■ EXERCISE AIM
Continue the forum thread about the stalling plow truck, picking up right after its final post.

■ EXTRACT

I miss spoke. We have already done the crank sensor, but not the cam sensor.


----------



## White Gardens (Oct 29, 2008)

Superior L & L;1529372 said:


> I miss spoke. We have already done the crank sensor, but not the cam sensor.


Doh!

Do the cam and see if that helps, but otherwise I would think you've got some other problem going on.

...............


----------



## Superior L & L (Oct 6, 2006)

Still at a loss. Replace everything everyone suggested. Still stalls


----------



## White Gardens (Oct 29, 2008)

Can it be anything to do with the wiring/electronics for the fuel pump?



......................


----------



## NICHOLS LANDSCA (Sep 15, 2007)

It wasn't throwing any codes or the CEL isn't on?? Big difference, I guarantee there are codes in everyones trucks. Someone said something about a recall on the crank sensor, pretty sure it was for 01' What are you reading codes with?


----------



## Milwaukee (Dec 28, 2007)

What will useful is check fuel pressure while driving 

Isn't it coil pack on each spark plug?


----------



## WIPensFan (Jan 31, 2009)

I know this might sound stupid and I'm sure it has been checked but, here goes anyway. Have you checked the battery terminals to make sure they are tight, or the cables for wear or corrosion?


----------



## Superior L & L (Oct 6, 2006)

It was at the dealer and it had no relavent codes. 
We put a fuel pressure gauge on it and just before it would stall it would drop to less than 15 psi. It did this a few times so we replaced the fuel pump and it worked for a week then went back to stalling.


----------



## theholycow (Nov 29, 2002)

Did you replace the fuel pump with an aftermarket unit or an AC Delco replacement? If aftermarket I would not be the least bit surprised to find out that a new pump failed shortly after installation.


----------



## Superior L & L (Oct 6, 2006)

Last time it happened half way though the night plowing it lost all power. Battery gauge was jumping from zero to 18 volts then acted like battery's were dead. This was after a hour of plowing. We jump started it and it worked fine for half hour then started stalling again. We took both battery's out and had them checked at the auto parts store and they tested good.

(Stored data)
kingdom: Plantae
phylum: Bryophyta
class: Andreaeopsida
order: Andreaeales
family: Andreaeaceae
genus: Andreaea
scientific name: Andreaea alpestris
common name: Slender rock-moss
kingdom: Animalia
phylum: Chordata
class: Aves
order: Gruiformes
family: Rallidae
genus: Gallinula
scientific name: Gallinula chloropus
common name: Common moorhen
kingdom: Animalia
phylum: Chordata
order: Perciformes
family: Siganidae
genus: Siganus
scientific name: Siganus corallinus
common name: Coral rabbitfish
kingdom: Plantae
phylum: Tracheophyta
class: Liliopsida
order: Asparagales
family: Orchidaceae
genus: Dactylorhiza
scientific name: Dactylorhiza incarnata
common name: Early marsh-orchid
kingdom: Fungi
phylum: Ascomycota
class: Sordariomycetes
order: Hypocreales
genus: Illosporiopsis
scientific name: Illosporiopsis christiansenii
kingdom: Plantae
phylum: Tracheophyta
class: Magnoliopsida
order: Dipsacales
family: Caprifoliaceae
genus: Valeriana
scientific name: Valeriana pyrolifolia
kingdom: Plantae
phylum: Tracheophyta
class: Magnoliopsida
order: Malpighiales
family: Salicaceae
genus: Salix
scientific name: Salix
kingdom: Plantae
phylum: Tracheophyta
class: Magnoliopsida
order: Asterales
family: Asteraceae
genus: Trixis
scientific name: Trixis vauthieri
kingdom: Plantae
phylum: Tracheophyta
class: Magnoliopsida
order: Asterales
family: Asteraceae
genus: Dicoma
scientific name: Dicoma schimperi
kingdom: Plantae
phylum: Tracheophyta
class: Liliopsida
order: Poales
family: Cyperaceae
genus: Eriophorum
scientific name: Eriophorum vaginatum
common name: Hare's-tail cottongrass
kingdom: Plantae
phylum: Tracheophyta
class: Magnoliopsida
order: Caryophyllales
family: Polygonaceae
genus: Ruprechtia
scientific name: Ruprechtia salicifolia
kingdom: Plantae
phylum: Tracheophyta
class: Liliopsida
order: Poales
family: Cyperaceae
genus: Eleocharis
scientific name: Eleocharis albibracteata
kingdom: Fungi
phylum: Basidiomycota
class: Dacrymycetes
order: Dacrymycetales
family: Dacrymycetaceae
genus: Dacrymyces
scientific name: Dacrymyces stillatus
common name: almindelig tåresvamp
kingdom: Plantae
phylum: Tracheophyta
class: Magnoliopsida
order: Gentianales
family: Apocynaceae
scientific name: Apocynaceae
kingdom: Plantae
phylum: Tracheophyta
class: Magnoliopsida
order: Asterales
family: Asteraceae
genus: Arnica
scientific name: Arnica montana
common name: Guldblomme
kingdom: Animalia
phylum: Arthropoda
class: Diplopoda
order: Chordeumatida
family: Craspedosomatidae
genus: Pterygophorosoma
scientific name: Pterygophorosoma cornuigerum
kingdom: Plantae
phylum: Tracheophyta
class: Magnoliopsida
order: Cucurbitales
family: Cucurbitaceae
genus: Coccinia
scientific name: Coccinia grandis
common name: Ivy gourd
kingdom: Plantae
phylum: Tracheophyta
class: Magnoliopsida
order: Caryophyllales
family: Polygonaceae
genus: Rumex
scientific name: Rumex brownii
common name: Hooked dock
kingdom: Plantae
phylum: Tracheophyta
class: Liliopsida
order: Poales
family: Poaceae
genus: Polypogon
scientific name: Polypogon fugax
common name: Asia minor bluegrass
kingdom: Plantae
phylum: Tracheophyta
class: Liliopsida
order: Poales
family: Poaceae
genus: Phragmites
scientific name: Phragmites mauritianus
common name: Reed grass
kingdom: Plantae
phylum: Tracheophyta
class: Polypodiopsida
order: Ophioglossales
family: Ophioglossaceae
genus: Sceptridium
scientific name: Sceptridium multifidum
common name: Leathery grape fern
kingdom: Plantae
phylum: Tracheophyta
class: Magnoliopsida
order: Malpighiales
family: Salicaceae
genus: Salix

■ TASK OUTPUT
----------



## WIPensFan (Jan 31, 2009)

Superior L & L;1562152 said:


> Last time it happened half way though the night plowing it lost all power. Battery gauge was jumping from zero to 18 volts then acted like battery's were dead. This was after a hour of plowing. We jump started it and it worked fine for half hour then started stalling again. We took both battery's out and had them checked at the auto parts store and they tested good.


How about the battery ground?


----------



## Superior L & L (Oct 6, 2006)

When we reinstalled the battery's I did notice one of the negative cable eyelets was loose. I put that on better, it hasn't stalled since but I've only ran it back over to the dealer.


----------



## Superior L & L (Oct 6, 2006)

theholycow;1562151 said:


> Did you replace the fuel pump with an aftermarket unit or an AC Delco replacement? If aftermarket I would not be the least bit surprised to find out that a new pump failed shortly after installation.


I'm 90% sure it's a delco replacement. Our local parts store is ac delco and I get most everything there


----------



## theholycow (Nov 29, 2002)

You might check the fuel pump relay or the wiring to it, then.


----------



## dfd9 (Aug 18, 2010)

Wasn't there some wiring issues with these things under the step, passenger side I believe? Corroded out and caused issues like this? 

I'm trying to remember exactly what it was. PM GMC Driver, he's the one that had the problem that I'm thinking of.


----------



## WIPensFan (Jan 31, 2009)

Superior L & L;1562156 said:


> When we reinstalled the battery's I did notice one of the negative cable eyelets was loose. I put that on better, it hasn't stalled since but I've only ran it back over to the dealer.


The reason I'm asking is we had a problem with one of the terminals being striped inside the battery and the truck would run fine and then shut off or would run fine then be turned off and would not restart. The cables looked fine but some corrosion and intermitten contact was causing the problem, basically it would work loose again when we had just tightened it. Anyway if it's not throwing codes I would think it's something with the battery connection.


----------



## Superior L & L (Oct 6, 2006)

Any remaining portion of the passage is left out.